Disable interrupts during the port read-modify-write sequence. For example, replace the above C code with a call to a method
void set32(uint32_t volatile *dest, uint32_t value) { uint32_t old_int = __get_PRIMASK(); __disable_irq(); *dest = *dest | value; __set_PRIMASK(old_int); }
This code will cause interrupts to be disabled very briefly (probably about 5 instructions); that's brief enough that it won't cause problems even with relatively-time-critical interrupts. Note that compiling the above method as inline may reduce the time necessary to call it, but might increase the amount of time for which interrupts are disabled [e.g. if the optimizer happens to rearrange the code so the instruction which loads the address of dest
doesn't happens until after __disable_irq()].
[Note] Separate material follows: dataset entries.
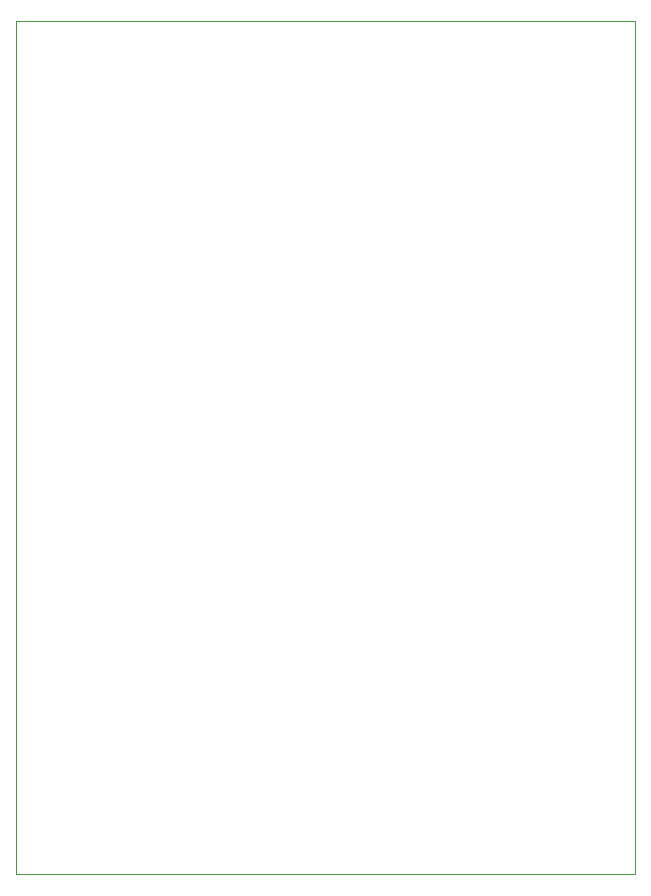
<source format=gbr>
%TF.GenerationSoftware,KiCad,Pcbnew,8.0.8*%
%TF.CreationDate,2025-04-15T11:04:33-05:00*%
%TF.ProjectId,PowerOnly,506f7765-724f-46e6-9c79-2e6b69636164,rev?*%
%TF.SameCoordinates,Original*%
%TF.FileFunction,Profile,NP*%
%FSLAX46Y46*%
G04 Gerber Fmt 4.6, Leading zero omitted, Abs format (unit mm)*
G04 Created by KiCad (PCBNEW 8.0.8) date 2025-04-15 11:04:33*
%MOMM*%
%LPD*%
G01*
G04 APERTURE LIST*
%TA.AperFunction,Profile*%
%ADD10C,0.050000*%
%TD*%
G04 APERTURE END LIST*
D10*
X123708000Y-44445000D02*
X176149000Y-44445000D01*
X176149000Y-116698000D01*
X123708000Y-116698000D01*
X123708000Y-44445000D01*
M02*

</source>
Given that you say the pull-up behavior is intermittent, I think a code problem is probably more likely than a hardware problem. Further, damaging conditions which would harm the pull-up circuitry would be likely to cause other damage to the chip as well--some detectable and some not. If any type of demonstrable hardware damage occurs to a chip, it is almost always better to junk the chip and replace it with a new one, than to hope that the observed damage is the "only" problem.